■ THE INPUT
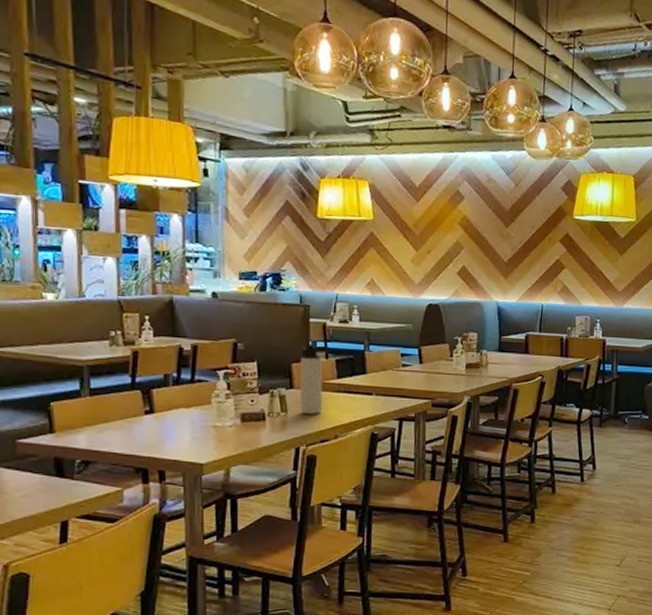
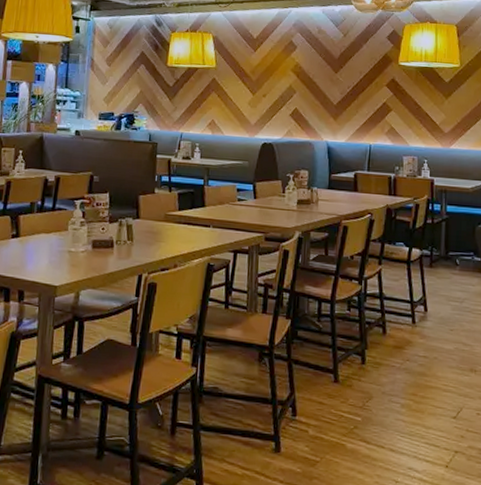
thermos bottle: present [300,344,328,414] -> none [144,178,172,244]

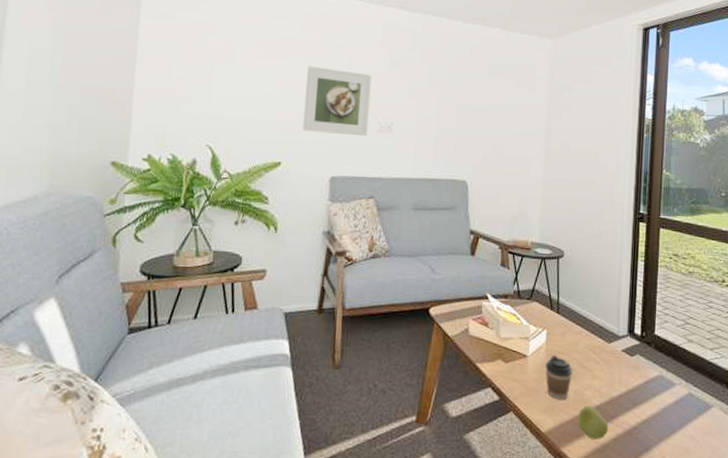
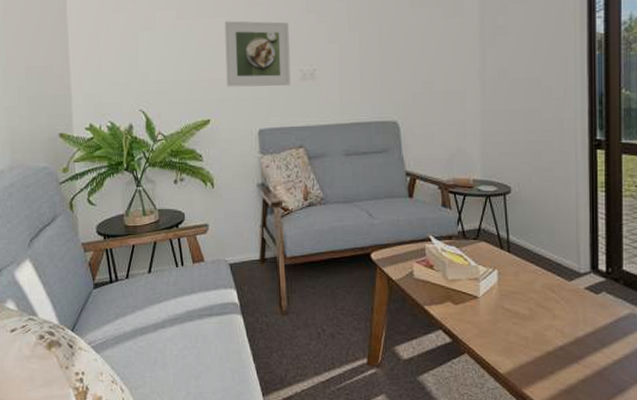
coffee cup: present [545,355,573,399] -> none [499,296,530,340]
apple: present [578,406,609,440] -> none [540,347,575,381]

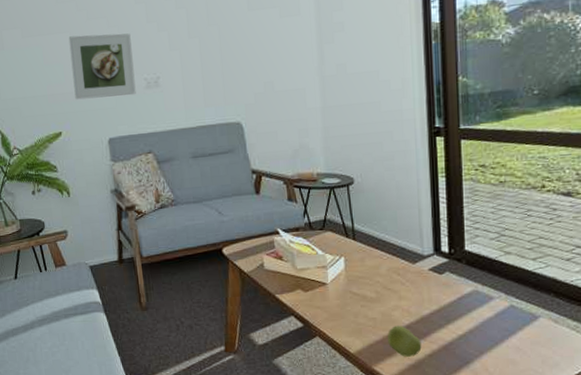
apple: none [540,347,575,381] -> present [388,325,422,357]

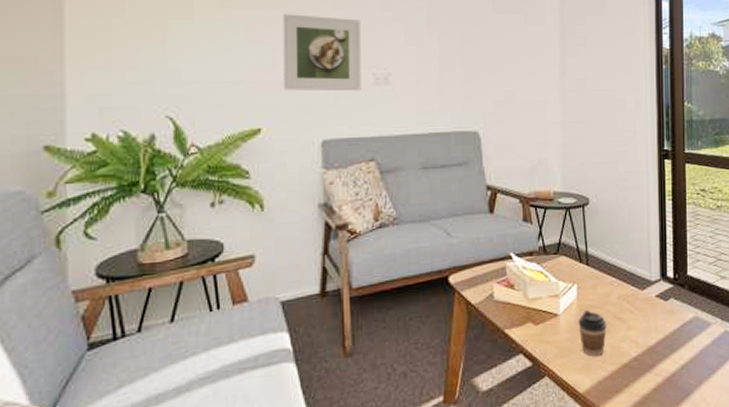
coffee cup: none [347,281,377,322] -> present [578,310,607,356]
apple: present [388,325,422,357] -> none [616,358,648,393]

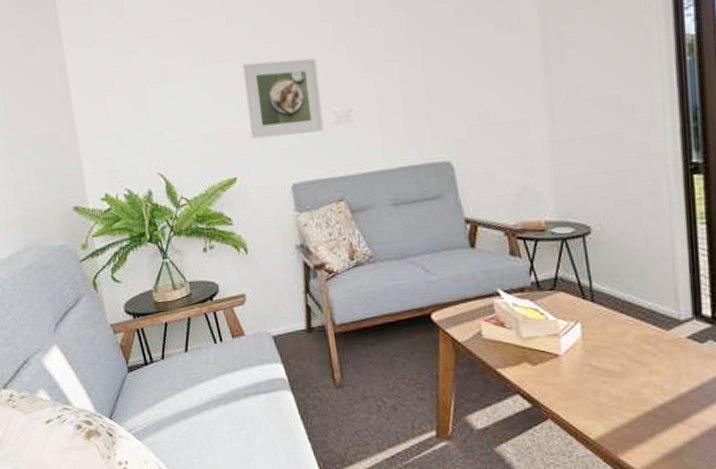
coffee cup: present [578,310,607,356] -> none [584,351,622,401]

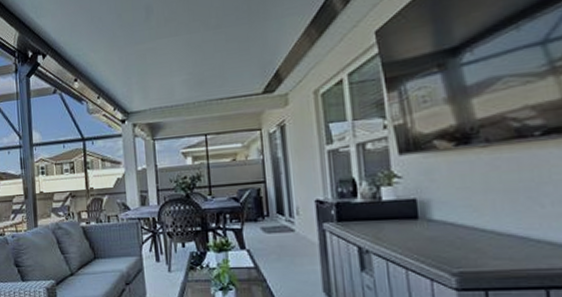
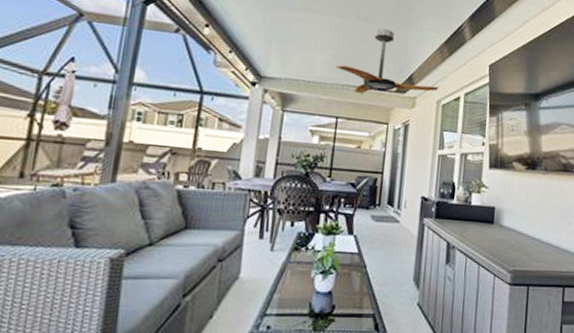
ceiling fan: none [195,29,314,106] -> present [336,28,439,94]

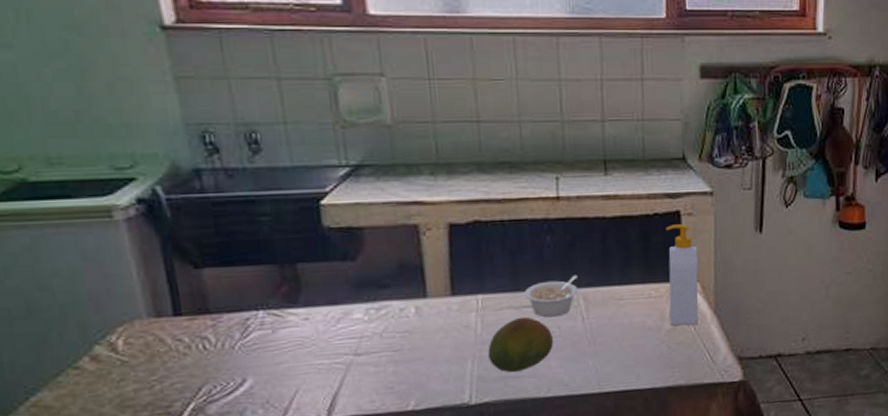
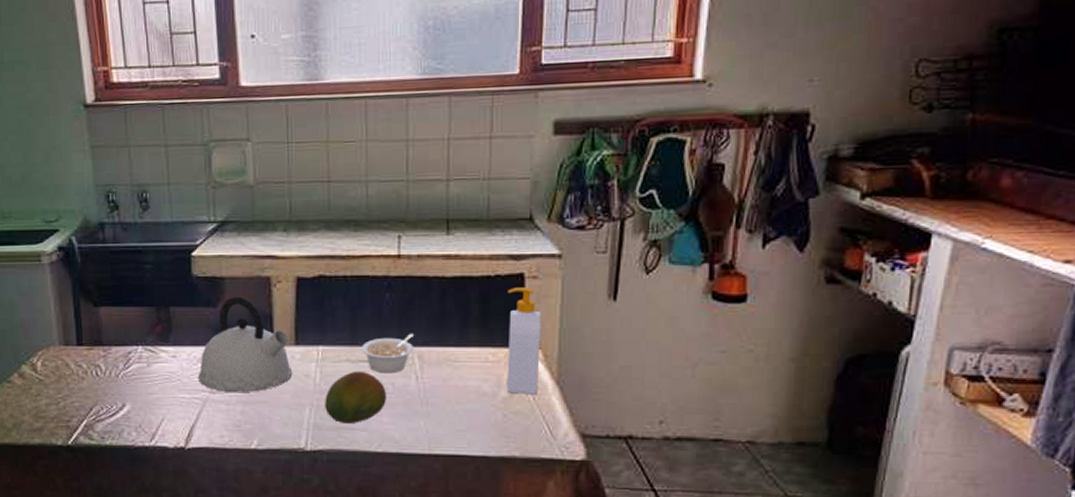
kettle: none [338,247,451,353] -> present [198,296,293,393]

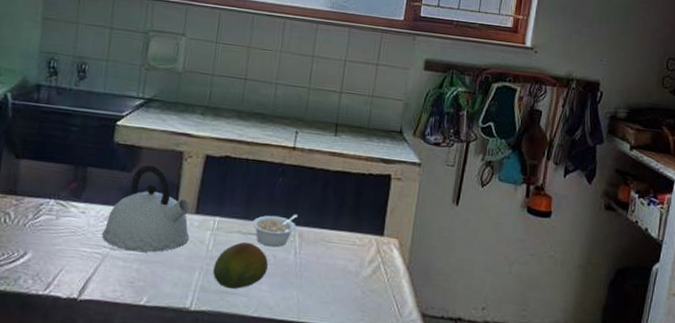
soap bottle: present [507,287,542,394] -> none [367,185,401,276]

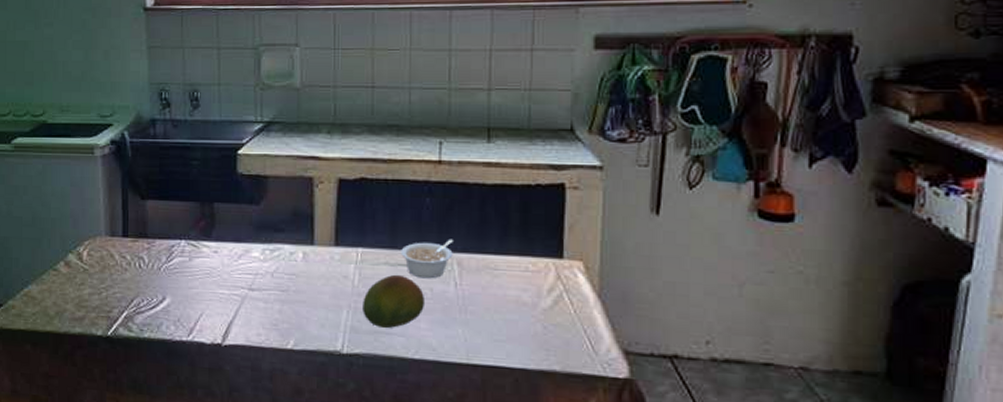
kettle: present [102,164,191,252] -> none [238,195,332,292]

■ PROBLEM DESCRIPTION
The records are given above. Copy each line in them that holds "apple".

■ WRITTEN REPLY
apple: present [578,406,609,440] -> none [540,347,575,381]
apple: none [540,347,575,381] -> present [388,325,422,357]
apple: present [388,325,422,357] -> none [616,358,648,393]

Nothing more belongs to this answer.